Local Development Setup¶
This guide covers setting up a local development environment for the Opifex framework, including native installation, Docker-based workflows, and the model serving API.
Table of Contents¶
- Prerequisites
- Native Installation
- Docker Setup
- Model Serving API
- Development Workflow
- Testing
- Troubleshooting
Prerequisites¶
System Requirements¶
- Operating System: Linux, macOS, or Windows 10/11
- RAM: 16GB minimum, 32GB recommended
- Storage: 50GB free space
- GPU: Optional NVIDIA GPU for CUDA acceleration
Required Software¶
- Python 3.12+
- uv -- the sole package manager for this project
- Git
- Docker and Docker Compose (for container workflows)
Native Installation¶
Step 1: Clone Repository¶
Step 2: Run Setup¶
The setup.sh script auto-detects your hardware, creates a .venv virtual environment, and installs all dependencies via uv.
Flags:
| Flag | Description |
|---|---|
--backend auto\|cpu\|cuda12\|metal |
Choose compute backend.
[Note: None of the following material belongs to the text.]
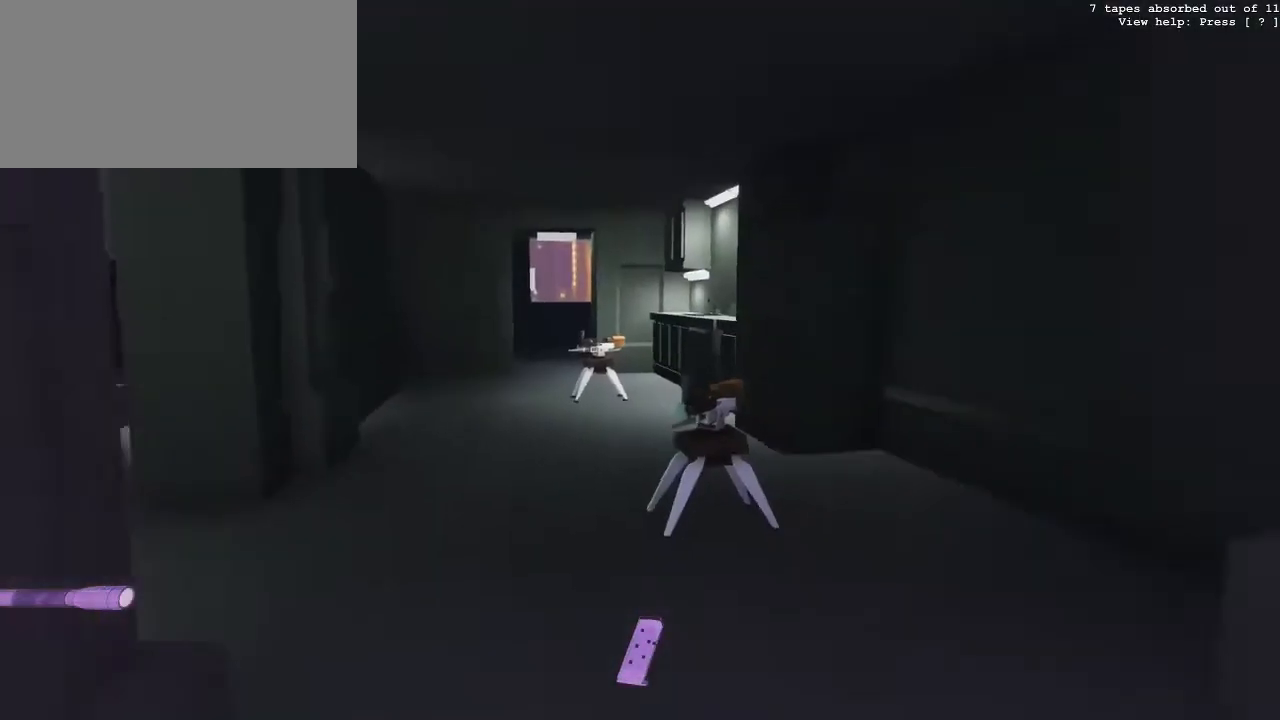
{"keys": ["w"], "mouse": [], "events": [[133, "w", "down"]]}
Default: auto (detects GPU) |
--python <version> |
Create the .venv with a specific Python version |
--recreate |
Remove existing .venv before syncing |
--force-clean |
Remove .venv, generated .opifex.env, and test artifacts |
--dry-run |
Print resolved backend and uv commands without making changes |
The script writes a .opifex.env file with the resolved backend settings. If you have a .env file, it acts as a user-owned override layer loaded after .opifex.env.
Step 3: Activate Environment¶
You must run source activate.sh before any uv run command (tests, linting, etc.).
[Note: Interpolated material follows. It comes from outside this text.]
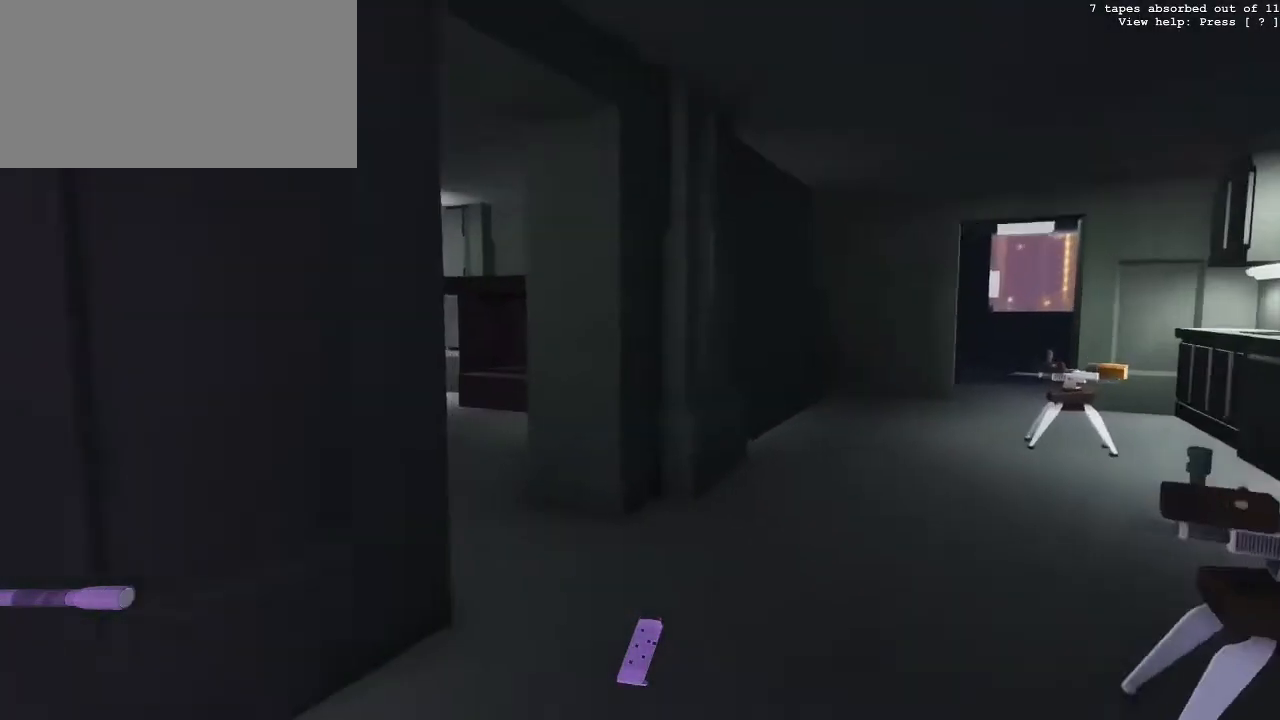
{"keys": ["d", "w"], "mouse": [], "events": [[467, "d", "down"]]}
Step 4: Install Pre-commit Hooks¶
Step 5: Verify Installation¶
# Verify JAX
python -c "import jax; print('JAX version:', jax.__version__); print('Devices:', jax.devices())"
# Run quick tests
source activate.sh && uv run pytest tests/ -x -q
# Code quality checks
uv run ruff check src/
uv run ruff format --check src/
uv run pyright src/
Docker Setup¶
The project provides a single Dockerfile (based on nvidia/cuda:12.4.1-cudnn-runtime-ubuntu22.04) and a docker-compose.yml with two services.
Services¶
| Service | Description | GPU |
|---|---|---|
opifex-gpu |
Full GPU runtime with NVIDIA device passthrough | Yes |
opifex-cpu |
CPU-only runtime (JAX_PLATFORMS=cpu) |
No |
Both services mount ./data and ./checkpoints as volumes.
Build and Run¶
# Build the image
docker build -t opifex:latest .
# Run with GPU support
docker compose up opifex-gpu
# Run CPU-only
docker compose up opifex-cpu
# Run tests inside the container
docker compose run opifex-cpu pytest tests/ -x -q
# Quick smoke test
docker run --rm --gpus all opifex:latest python -c "import opifex; print('OK')"
Dockerfile Details¶
The Dockerfile uses a two-layer caching strategy:
- Layer 1 (dependencies): Copies
pyproject.toml,uv.lock, and installs.[dev,gpu,test]extras viauv. Cached unless lock files change. - Layer 2 (source): Copies
src/,tests/,scripts/,examples/and reinstalls in editable mode.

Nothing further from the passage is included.